But none I’ve worked for have gotten it wrong the way this paper got it wrong with the story about refugee children at Chebucto Heights Elementary School.
It gnawed at me all weekend. It gnawed at so many of you.
Until I read that story, I had always felt proud of being a Herald columnist. I am into my seventh year writing a weekly opinion piece.
Up to the very moment I read that story, I was grateful to be a writer in the paper of record, and a progressive, feminist voice, at that. I gave the Herald credit for making space for someone whose viewpoints clearly often clashed with the core beliefs of many of its readers.
But, man, it gnawed.
I asked Sunday about the plan to address the wrongs and the damage. I realized Monday when I opened my paper that no response was going to shake that story from my conscience. No retraction or apology was going to change the way I felt.
I resigned as soon as my editor got to the office.
Don’t mistake me. The subject is entirely relevant as a topic of journalistic inquiry: How are refugee children fitting in socially at school? How are they coping with the trauma they may have witnessed or experienced? How are refugee children affecting the culture of Halifax schools?
But the Chebucto Heights story didn’t ask any of those questions. Or, at least, not in a useful, meaningful or conscionable way.
Its faults are journalistic — unsubstantiated claims, anonymous sources and an anonymous writer. Its prevailing damage is social — it is outright, unchecked victimization of the already victimized. When I write, I ask myself: what if I were the subject of this story? How would I feel? And even if I didn’t like it, could I at least agree, with a pouty face, that the reporting was fair?

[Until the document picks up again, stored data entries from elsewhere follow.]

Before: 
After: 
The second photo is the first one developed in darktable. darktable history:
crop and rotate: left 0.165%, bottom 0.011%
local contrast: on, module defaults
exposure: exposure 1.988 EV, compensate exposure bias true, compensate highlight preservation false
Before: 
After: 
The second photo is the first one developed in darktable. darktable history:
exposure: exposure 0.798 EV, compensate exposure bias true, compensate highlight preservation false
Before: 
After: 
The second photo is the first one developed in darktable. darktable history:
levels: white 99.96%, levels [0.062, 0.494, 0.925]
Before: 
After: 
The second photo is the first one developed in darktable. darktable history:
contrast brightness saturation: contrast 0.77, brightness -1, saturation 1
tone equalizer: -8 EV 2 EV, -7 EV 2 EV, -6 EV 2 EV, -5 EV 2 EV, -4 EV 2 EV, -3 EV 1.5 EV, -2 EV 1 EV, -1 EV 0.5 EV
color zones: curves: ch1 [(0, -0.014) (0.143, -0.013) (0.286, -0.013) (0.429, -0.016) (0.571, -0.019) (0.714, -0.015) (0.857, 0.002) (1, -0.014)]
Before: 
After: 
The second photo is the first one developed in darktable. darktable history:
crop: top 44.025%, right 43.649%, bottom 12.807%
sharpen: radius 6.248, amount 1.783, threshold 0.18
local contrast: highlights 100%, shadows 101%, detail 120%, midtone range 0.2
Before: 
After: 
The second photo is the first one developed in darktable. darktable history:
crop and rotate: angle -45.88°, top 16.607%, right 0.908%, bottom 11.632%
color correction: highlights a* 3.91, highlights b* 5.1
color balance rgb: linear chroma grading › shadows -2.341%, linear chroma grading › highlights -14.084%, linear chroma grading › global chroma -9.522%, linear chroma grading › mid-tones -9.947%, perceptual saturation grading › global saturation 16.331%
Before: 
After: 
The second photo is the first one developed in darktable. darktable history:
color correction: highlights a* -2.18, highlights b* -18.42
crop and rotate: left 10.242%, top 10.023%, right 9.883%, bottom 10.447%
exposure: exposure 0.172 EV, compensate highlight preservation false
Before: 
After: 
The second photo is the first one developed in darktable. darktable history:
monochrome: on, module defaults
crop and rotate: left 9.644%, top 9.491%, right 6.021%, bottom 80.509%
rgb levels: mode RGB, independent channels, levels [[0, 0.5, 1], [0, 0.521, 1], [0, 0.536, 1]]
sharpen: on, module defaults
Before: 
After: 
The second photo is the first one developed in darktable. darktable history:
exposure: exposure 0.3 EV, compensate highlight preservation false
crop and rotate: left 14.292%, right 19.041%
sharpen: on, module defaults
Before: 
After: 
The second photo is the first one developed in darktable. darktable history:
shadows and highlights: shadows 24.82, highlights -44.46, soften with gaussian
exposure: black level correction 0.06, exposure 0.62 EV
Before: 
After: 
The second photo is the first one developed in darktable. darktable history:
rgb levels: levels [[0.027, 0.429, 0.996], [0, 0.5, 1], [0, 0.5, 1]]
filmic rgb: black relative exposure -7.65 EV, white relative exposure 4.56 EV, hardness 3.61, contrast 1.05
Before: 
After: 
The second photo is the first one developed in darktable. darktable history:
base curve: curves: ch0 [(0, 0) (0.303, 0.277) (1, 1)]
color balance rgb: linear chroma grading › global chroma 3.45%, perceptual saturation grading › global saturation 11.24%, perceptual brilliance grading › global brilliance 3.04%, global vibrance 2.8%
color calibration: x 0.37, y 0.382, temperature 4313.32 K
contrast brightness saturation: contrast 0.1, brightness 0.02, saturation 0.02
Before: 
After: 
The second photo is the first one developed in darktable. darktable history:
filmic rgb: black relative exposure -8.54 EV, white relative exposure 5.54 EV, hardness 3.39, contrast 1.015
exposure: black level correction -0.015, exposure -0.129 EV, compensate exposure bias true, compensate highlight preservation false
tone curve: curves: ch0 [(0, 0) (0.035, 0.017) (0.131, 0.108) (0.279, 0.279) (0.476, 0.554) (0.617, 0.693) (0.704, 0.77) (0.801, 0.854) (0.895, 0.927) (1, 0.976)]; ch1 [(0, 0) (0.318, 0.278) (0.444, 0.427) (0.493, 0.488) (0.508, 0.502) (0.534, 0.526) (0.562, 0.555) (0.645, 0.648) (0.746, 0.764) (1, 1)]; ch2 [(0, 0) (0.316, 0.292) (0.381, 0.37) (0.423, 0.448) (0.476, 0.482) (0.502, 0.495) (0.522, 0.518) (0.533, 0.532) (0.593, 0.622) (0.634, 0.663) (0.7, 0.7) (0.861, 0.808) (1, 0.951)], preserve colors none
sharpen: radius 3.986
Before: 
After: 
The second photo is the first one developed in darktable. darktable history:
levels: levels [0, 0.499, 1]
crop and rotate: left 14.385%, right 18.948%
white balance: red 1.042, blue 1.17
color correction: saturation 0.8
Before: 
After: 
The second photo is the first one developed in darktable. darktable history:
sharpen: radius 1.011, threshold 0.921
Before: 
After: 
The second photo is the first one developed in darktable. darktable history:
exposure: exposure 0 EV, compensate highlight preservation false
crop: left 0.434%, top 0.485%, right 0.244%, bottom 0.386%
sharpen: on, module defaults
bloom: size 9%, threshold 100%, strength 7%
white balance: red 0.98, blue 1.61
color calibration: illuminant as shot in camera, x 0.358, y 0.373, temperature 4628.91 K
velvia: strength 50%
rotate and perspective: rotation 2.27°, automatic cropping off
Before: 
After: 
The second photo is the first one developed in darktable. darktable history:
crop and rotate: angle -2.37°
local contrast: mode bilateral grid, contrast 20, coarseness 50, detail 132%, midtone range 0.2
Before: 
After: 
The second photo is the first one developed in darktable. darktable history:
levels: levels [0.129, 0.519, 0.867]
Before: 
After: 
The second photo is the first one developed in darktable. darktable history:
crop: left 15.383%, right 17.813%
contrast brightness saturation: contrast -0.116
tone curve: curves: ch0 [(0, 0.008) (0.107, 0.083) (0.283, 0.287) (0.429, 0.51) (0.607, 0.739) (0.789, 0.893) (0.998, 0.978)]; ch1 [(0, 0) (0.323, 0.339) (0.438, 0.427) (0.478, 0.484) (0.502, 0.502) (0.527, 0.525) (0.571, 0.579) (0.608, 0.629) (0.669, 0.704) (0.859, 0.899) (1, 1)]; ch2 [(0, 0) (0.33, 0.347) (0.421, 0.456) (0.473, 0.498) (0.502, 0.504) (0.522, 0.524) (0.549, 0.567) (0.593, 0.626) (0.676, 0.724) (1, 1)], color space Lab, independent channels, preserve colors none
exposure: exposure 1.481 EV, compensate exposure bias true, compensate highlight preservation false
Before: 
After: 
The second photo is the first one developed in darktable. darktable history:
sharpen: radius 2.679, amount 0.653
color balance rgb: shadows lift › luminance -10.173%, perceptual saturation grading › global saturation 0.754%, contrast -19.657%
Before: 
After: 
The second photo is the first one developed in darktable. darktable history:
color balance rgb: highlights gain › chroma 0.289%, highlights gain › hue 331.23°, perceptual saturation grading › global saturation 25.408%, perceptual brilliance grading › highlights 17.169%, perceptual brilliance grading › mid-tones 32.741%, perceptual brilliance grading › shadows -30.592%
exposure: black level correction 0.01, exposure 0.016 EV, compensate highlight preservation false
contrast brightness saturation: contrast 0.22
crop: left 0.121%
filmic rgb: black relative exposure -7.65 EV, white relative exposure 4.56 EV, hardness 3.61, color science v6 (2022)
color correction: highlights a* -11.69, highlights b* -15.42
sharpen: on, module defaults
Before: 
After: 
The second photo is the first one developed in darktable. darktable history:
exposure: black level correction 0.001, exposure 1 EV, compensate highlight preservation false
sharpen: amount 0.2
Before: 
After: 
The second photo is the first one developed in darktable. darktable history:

I doubt any parent of a refugee child at Chebucto Heights, or any other Nova Scotia school that’s been lucky enough to have these kids join their communities and enrich their classrooms, felt that story was fair play.
And, sure, bad journalism happens.
But more is at stake with this story. It’s not one person being maligned for a verified deed.
The story lays bare the worst of the worst xenophobia in our city and our province. It lacks all proportion. Balance eludes it, start to finish.
Journalists and citizen journalists alike have a responsibility to recognize and manage the great power they hold. That didn’t happen, here. Not even close.
I feel profound sadness leaving the paper. I will miss news editors who were kind and nurturing. I will miss copy-desk editors who made me a better writer and saved me, wholesale, from my own embarrassing mistakes.
I will miss readers most of all.
Writing in a province-wide paper is a privilege I did not take for granted. I was reminded of the unique delight every time I received an email, a letter or a card. (Ironic, isn’t it, that what turned out to be my final column was about letters from readers?)
Cranky, happy — every piece of feedback is a reminder that journalism matters in people’s lives.
And every story that gets written and published either builds journalism up, or tears it, nick by tiny nick, down.